Medical negligence and the loss of chance

What is medical negligence?

Doctors, dentists, and other health professionals have a duty of care towards their patients. The most important aspect of this duty is the duty to treat their patients with reasonable skill and care. Where a doctor or other health professional breaches this duty, and the breach causes personal injury and other losses to the patient, a claim for compensation for medical (or clinical) negligence may follow.

For the purposes of this article, we refer to ‘doctor’, but this includes all health professionals.

To make a successful compensation claim for medical negligence, the claimant needs to show that the doctor owed a duty of care to the claimant; this duty was breached; and the claimant suffered personal injury and losses as direct result of the breach.
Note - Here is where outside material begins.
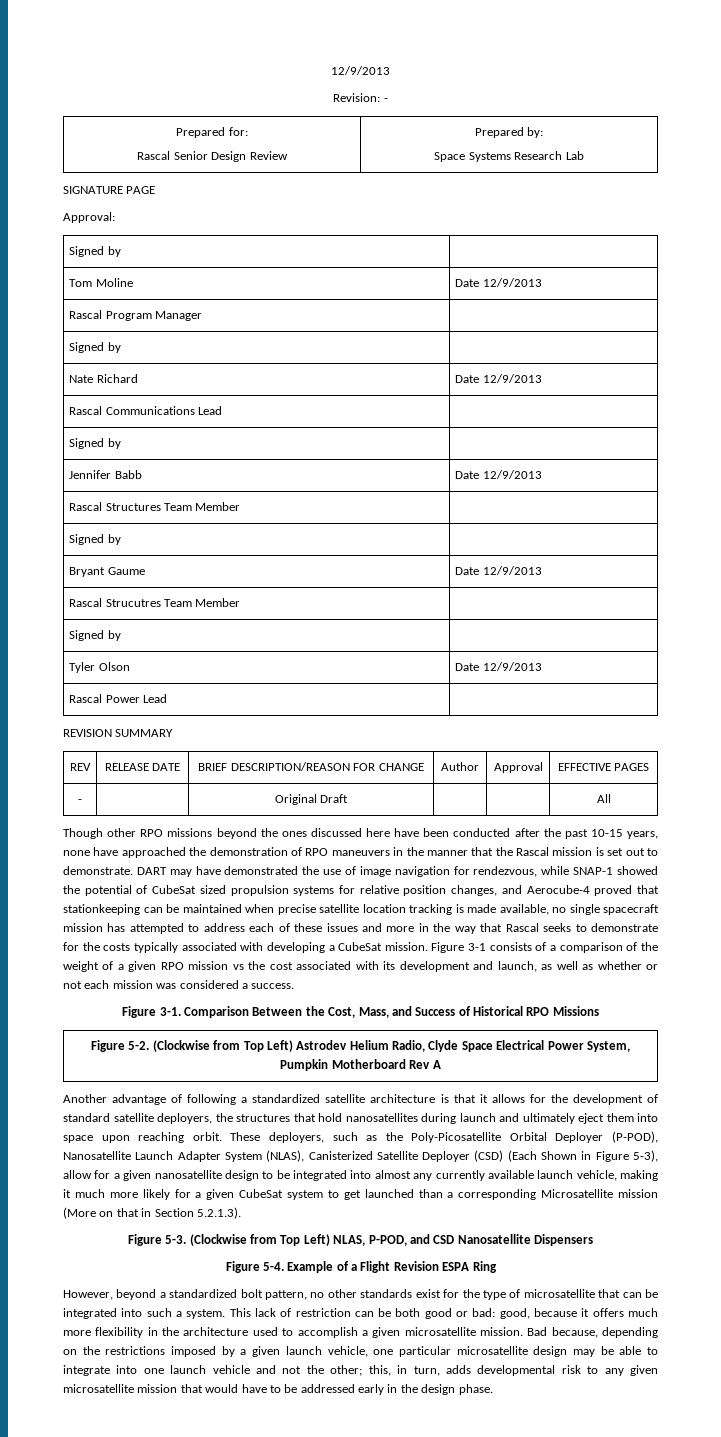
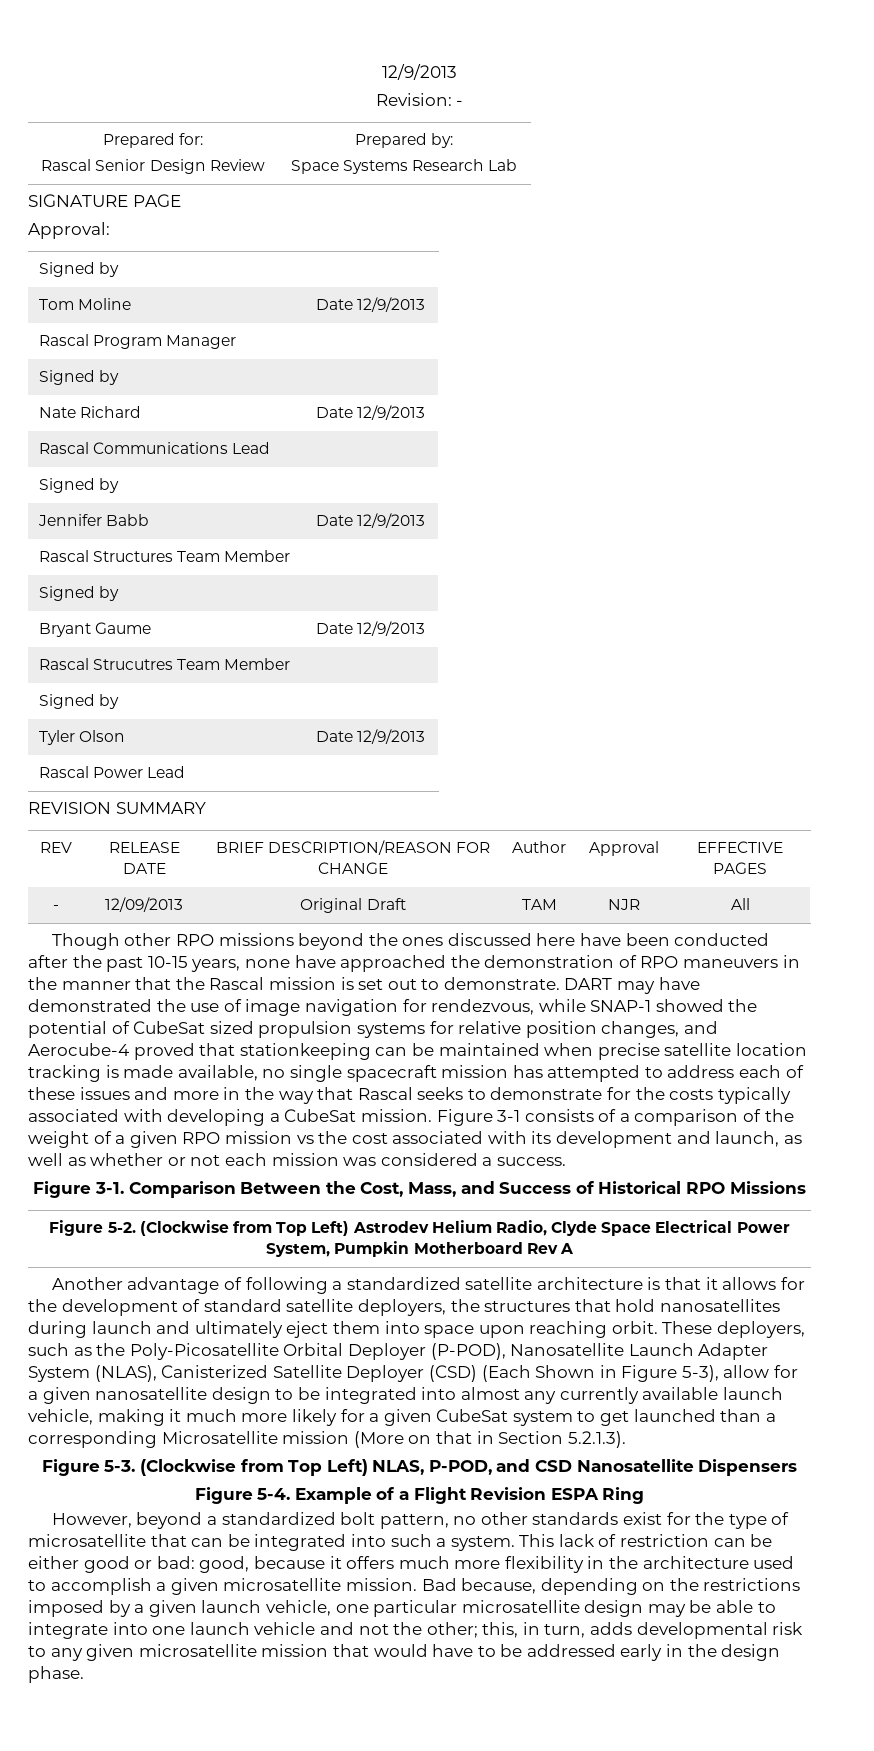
(82, 801) none -> [105,897,183,912] 12/09/2013
(349, 798) | -> [521,899,557,910] [607,899,640,910] TAM | NJR
[395,1308,421,1317] both -> [28,1556,79,1569] either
Note that the standard of care expected from the doctor concerned is important so, for instance, the standard of care expected from an experienced hospital consultant will be higher than that expected of a junior doctor who has been practicing for just a few months.

Loss of chance

The losses a claimant may suffer, or expect to suffer in future, as a result of the personal injury sustained following an incident of medical negligence may include ‘loss of chance’. Loss of chance is, effectively, a lost opportunity that may have had a favourable outcome. It includes the loss of the chance of future higher earnings.

Defining loss of chance

Loss of chance is increasingly a factor in the quantification of personal injury damages. That said, it is no new concept in litigation: in the famous case of Chaplin v Hicks [1911-13], the claimant successfully claimed for loss of the chance to win a beauty contest after the defendant negligently omitted to include her in an earlier round of the competition. Loss of chance in the context of medical negligence cases not such a clear cut issue.

The current position

The law on loss of chance in medical negligence is relatively complex and the courts have demonstrated a differing approach over the years as to how they will quantify such claims. The leading authority is the case of Gregg v Scott [2005] 2 CA 176 in the case of a delayed cancer diagnosis. The then House of Lords established the general principles of recovery for lost chance, and more recent rulings have demonstrated how the courts have approached such claims in the context of medical negligence in the light of Gregg.

In the 2011 ruling in Wright v Cambridge, both Lord Neuberger and Elias LJ took the view that the “loss of a chance” rules should not be applicable in clinical negligence cases, casting doubt on whether compensation is recoverable in loss of chance claims. However, there have been other rulings which help us understand how the courts may approach the issue in subsequent cases. In the absence of definitive rules on the issue, the following principles apply for now:

  • Compensation for loss of chance in medical negligence cases can be recovered in very limited circumstances
  • Claims are dealt with subjectively, depending on the specific facts of the case
  • Causation is a critical factor: if, for instance, the claimant cannot show that on the balance of probabilities the treatment would have made a difference to their survival, they will not succeed
  • Exceptionally strong evidence as to the claimant’s past capabilities may mean a claim for loss of chance succeeds (XYZ v Portsmouth Hospitals NHS Trust (Unreported, 14th February 2011))
  • Both expert evidence and factual evidence is critical to successful loss of chance claims. Speculative claims will not succeed
  • In the case of delayed treatment, a claimant who cannot prove that the negligence caused or materially contributed to a resulting injury may lose their loss of chance claim (Hotson v East Berkshire Area Health Authority [1987])

What of the future?

There is uncertainty in relation to loss of chance claims in medical negligence. In handing down his judgment in Gregg, Lord Nicholls said that “it is always likely to be much easier to resolve issues of causation on balance of probabilities than to identify in terms of percentage the effect that clinical negligence had on the chances of a favourable outcome. This reality is a policy factor that weighs against the introduction into this area of a right to compensation for the loss of a chance. A robust test which produces rough justice may be preferable to a test that on occasion will be difficult, if not impossible, to apply with confidence in practice”.

It will be interested to see how the courts approach future cases involving the quantification of medical negligence claims which include a loss of chance head of claim. For now, it’s clear that unequivocal evidence is required before a claim has any chance of success.